### What you should do:
Which lines in the records below contain the word "when"? Copy each one.
== Data supplied ==
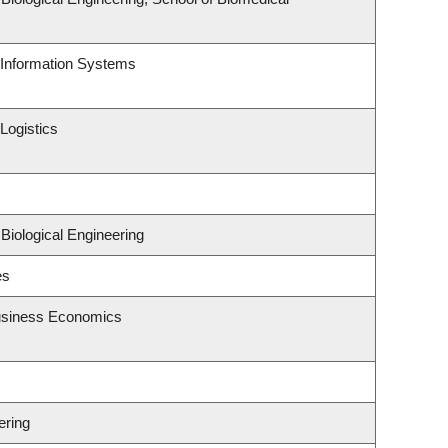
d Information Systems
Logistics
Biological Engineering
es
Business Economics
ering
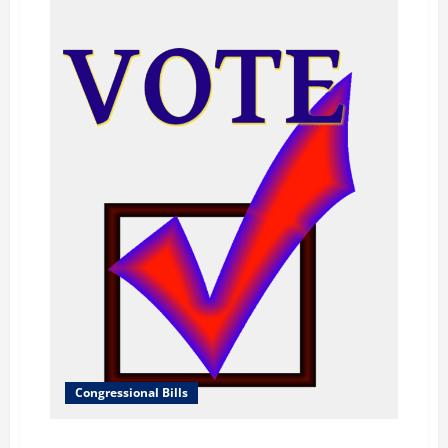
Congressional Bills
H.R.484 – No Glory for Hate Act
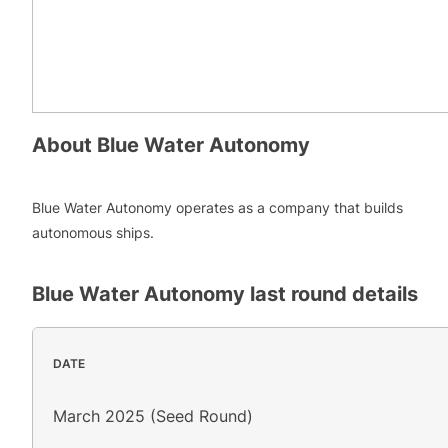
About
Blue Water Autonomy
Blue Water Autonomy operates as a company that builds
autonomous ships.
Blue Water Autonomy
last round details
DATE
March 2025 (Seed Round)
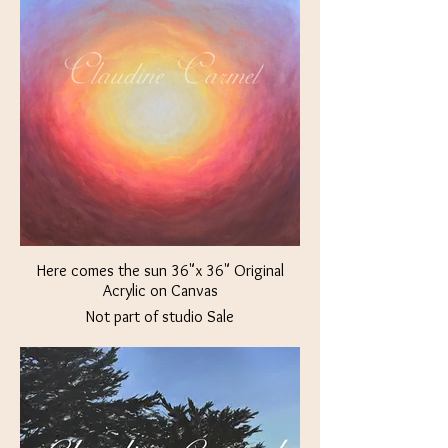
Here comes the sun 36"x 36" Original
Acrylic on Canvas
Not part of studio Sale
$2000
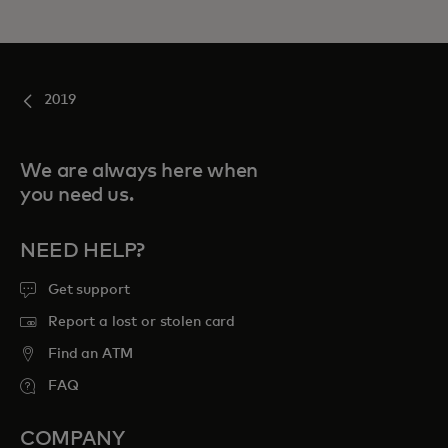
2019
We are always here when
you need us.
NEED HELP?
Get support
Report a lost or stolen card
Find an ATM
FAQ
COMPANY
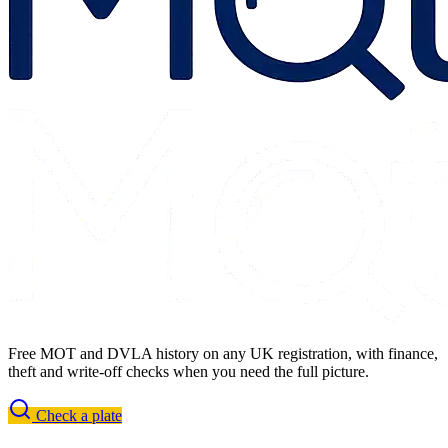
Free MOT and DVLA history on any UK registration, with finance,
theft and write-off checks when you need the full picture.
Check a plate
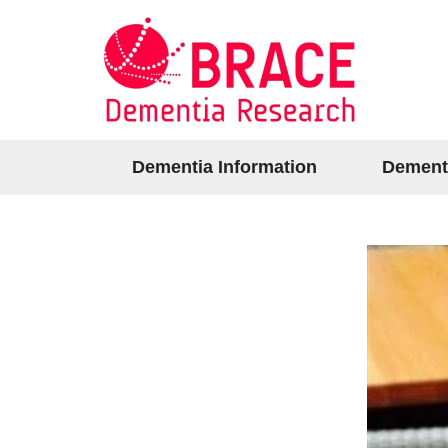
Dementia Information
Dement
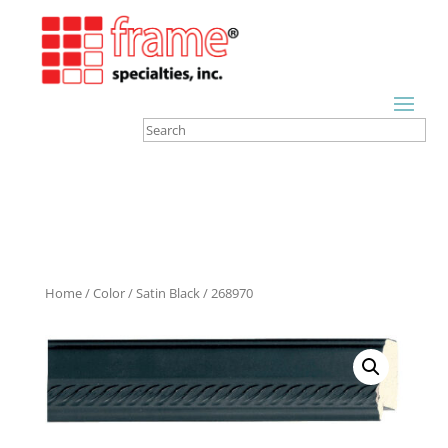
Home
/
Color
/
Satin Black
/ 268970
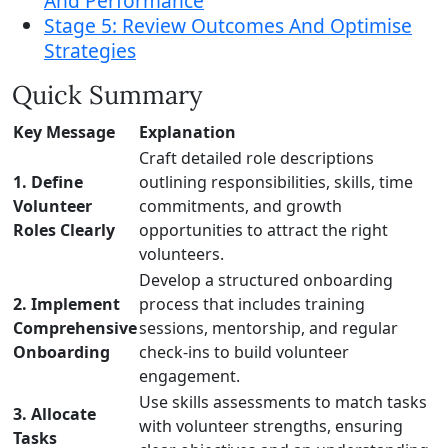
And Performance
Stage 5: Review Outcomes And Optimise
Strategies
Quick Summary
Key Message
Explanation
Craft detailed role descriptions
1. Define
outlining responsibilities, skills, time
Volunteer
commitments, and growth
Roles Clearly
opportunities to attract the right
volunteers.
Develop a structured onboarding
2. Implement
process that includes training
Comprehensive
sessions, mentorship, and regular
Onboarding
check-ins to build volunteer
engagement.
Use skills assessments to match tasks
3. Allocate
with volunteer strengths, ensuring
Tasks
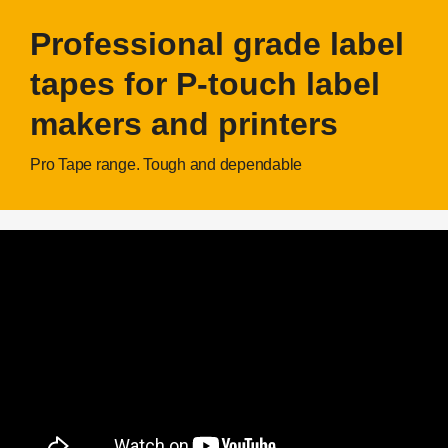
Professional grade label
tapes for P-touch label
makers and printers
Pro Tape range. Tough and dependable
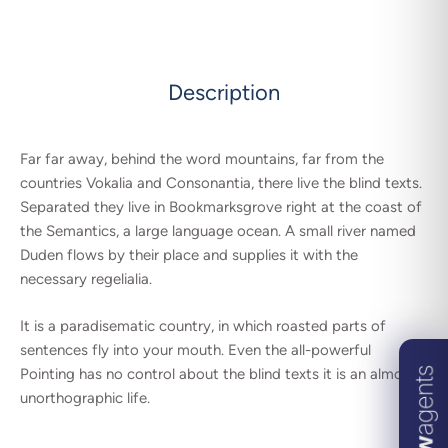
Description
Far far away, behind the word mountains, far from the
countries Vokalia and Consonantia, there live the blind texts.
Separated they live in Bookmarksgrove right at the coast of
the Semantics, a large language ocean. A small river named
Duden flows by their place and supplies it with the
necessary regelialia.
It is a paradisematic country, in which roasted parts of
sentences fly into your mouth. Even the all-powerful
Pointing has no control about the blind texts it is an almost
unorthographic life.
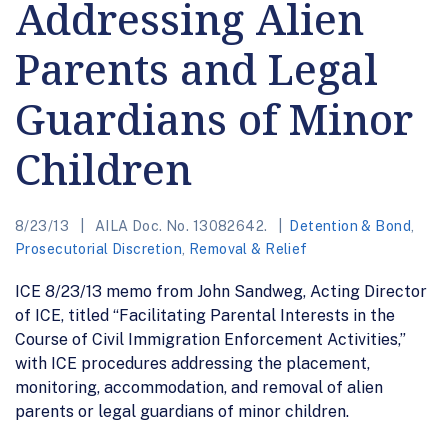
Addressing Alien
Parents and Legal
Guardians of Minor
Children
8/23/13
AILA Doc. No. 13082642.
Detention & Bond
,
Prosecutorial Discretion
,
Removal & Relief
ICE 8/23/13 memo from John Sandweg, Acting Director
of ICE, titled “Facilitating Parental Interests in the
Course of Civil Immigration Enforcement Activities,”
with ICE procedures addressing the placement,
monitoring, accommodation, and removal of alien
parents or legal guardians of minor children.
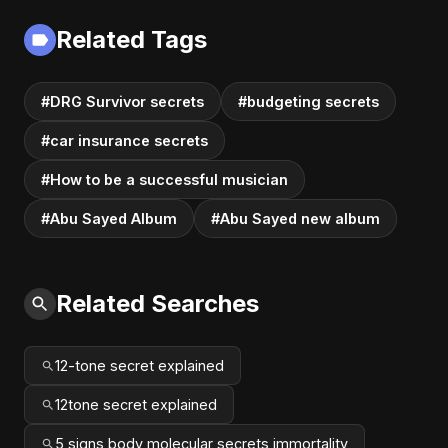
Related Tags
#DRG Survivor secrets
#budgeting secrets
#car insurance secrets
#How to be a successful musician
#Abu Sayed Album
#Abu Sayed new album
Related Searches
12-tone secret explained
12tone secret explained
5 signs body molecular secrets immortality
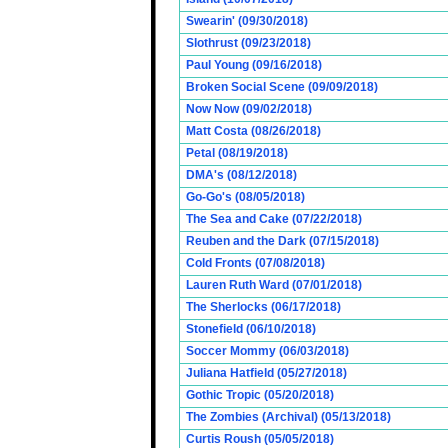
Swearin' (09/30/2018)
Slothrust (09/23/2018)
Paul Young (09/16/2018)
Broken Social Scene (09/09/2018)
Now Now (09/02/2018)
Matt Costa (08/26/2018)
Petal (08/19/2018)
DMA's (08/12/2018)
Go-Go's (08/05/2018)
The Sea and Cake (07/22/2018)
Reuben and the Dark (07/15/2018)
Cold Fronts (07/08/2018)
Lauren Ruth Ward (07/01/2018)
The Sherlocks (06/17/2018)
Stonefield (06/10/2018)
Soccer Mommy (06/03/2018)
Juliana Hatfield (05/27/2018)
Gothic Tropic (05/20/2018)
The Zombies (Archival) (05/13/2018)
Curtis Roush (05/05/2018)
===
### Task output:
We are always here when
theft and write-off checks when you need the full picture.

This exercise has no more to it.